> _Extract provided_
One of the effects of this scrutiny is that Cosby’s NBC show (which was still only in development) was canceled by the network, and Netflix indefinitely postponed the release of a comedy video. The comedian’s defenders immediately protested, and many expressed that they felt his First Amendment rights were being violated. Let’s look at what this important part of the United States Constitution does – and does not – protect, and see how that is relevant in the case of Bill Cosby.

The amendment “prohibits the making of any law respecting…abridging the freedom of speech…” While the term “freedom of speech” has many meanings, and has become a quintessentially American mantra over the last 200+ years, in court cases it is generally applied to legal restrictions on an individual’s ability to express his or her opinions. No one has passed any laws prohibiting Bill Cosby from speaking publicly or privately, so from a constitutional standpoint his freedom of speech has not been infringed upon. Rather, several corporations have decided not to pay him for using their platforms as vehicles to entertain (and generate revenue…)

This is a huge difference. Cosby, or just about anyone else, is legally allowed to freely share insights and opinions, but we are not guaranteed a platform to do so. While one may question the wisdom of NBC and Netflix, there are absolutely no constitutional issues in play. This also goes for the “Duck Dynasty” folks, who show was canceled when one of the cast members began making anti-gay remarks. Their freedom of speech was not attacked in any way, although their ability to reach large numbers of people will certainly was.

This leads to some fairly fundamental issues, even if they don’t have constitutional implications. Most media outlets have tended to stay away from giving voice to extremists, people violent opinions, and those deemed to be too far outside the norm to deserve a platform. So whether a person is an accused criminal, a devotee of an unusual conspiracy theory, or simply unpalatable to the masses, it is unlikely that he or she will get access to the public through the mass media.

This is where the Internet comes into play. For the first time in human history absolutely anybody can reach a global audience completely independently of existing media outlets. It often lacks the financial benefit of being on television or radio, but it seems that everybody has a YouTube channel and a blog even if the big money doesn’t flow. A lot of the speech is objectionable, as are many of the presenters, but at a certain point this all comes down to taste and comfort level rather than legality. So Bill Cosby can say whatever the heck he wants, even if nobody pays him for it.

> _Data section_
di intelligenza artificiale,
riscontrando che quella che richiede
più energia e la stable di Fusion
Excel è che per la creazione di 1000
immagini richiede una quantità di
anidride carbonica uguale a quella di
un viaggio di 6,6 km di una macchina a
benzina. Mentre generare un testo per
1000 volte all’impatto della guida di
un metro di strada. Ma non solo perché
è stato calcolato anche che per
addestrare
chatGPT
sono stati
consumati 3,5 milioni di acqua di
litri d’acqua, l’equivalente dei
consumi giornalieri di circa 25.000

...

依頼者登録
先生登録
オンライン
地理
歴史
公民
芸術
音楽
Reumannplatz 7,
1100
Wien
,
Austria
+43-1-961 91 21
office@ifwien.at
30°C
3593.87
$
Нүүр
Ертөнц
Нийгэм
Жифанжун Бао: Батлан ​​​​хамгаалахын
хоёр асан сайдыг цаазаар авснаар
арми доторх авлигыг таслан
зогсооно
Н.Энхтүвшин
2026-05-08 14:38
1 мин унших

> _What you will do_
Return the text on free speech and the canceled Bill Cosby projects in full, reproducing every word and punctuation mark unchanged. The data above is not needed here.

> _Result_
One of the effects of this scrutiny is that Cosby’s NBC show (which was still only in development) was canceled by the network, and Netflix indefinitely postponed the release of a comedy video. The comedian’s defenders immediately protested, and many expressed that they felt his First Amendment rights were being violated. Let’s look at what this important part of the United States Constitution does – and does not – protect, and see how that is relevant in the case of Bill Cosby.

The amendment “prohibits the making of any law respecting…abridging the freedom of speech…” While the term “freedom of speech” has many meanings, and has become a quintessentially American mantra over the last 200+ years, in court cases it is generally applied to legal restrictions on an individual’s ability to express his or her opinions. No one has passed any laws prohibiting Bill Cosby from speaking publicly or privately, so from a constitutional standpoint his freedom of speech has not been infringed upon. Rather, several corporations have decided not to pay him for using their platforms as vehicles to entertain (and generate revenue…)

This is a huge difference. Cosby, or just about anyone else, is legally allowed to freely share insights and opinions, but we are not guaranteed a platform to do so. While one may question the wisdom of NBC and Netflix, there are absolutely no constitutional issues in play. This also goes for the “Duck Dynasty” folks, who show was canceled when one of the cast members began making anti-gay remarks. Their freedom of speech was not attacked in any way, although their ability to reach large numbers of people will certainly was.

This leads to some fairly fundamental issues, even if they don’t have constitutional implications. Most media outlets have tended to stay away from giving voice to extremists, people violent opinions, and those deemed to be too far outside the norm to deserve a platform. So whether a person is an accused criminal, a devotee of an unusual conspiracy theory, or simply unpalatable to the masses, it is unlikely that he or she will get access to the public through the mass media.

This is where the Internet comes into play. For the first time in human history absolutely anybody can reach a global audience completely independently of existing media outlets. It often lacks the financial benefit of being on television or radio, but it seems that everybody has a YouTube channel and a blog even if the big money doesn’t flow. A lot of the speech is objectionable, as are many of the presenters, but at a certain point this all comes down to taste and comfort level rather than legality. So Bill Cosby can say whatever the heck he wants, even if nobody pays him for it.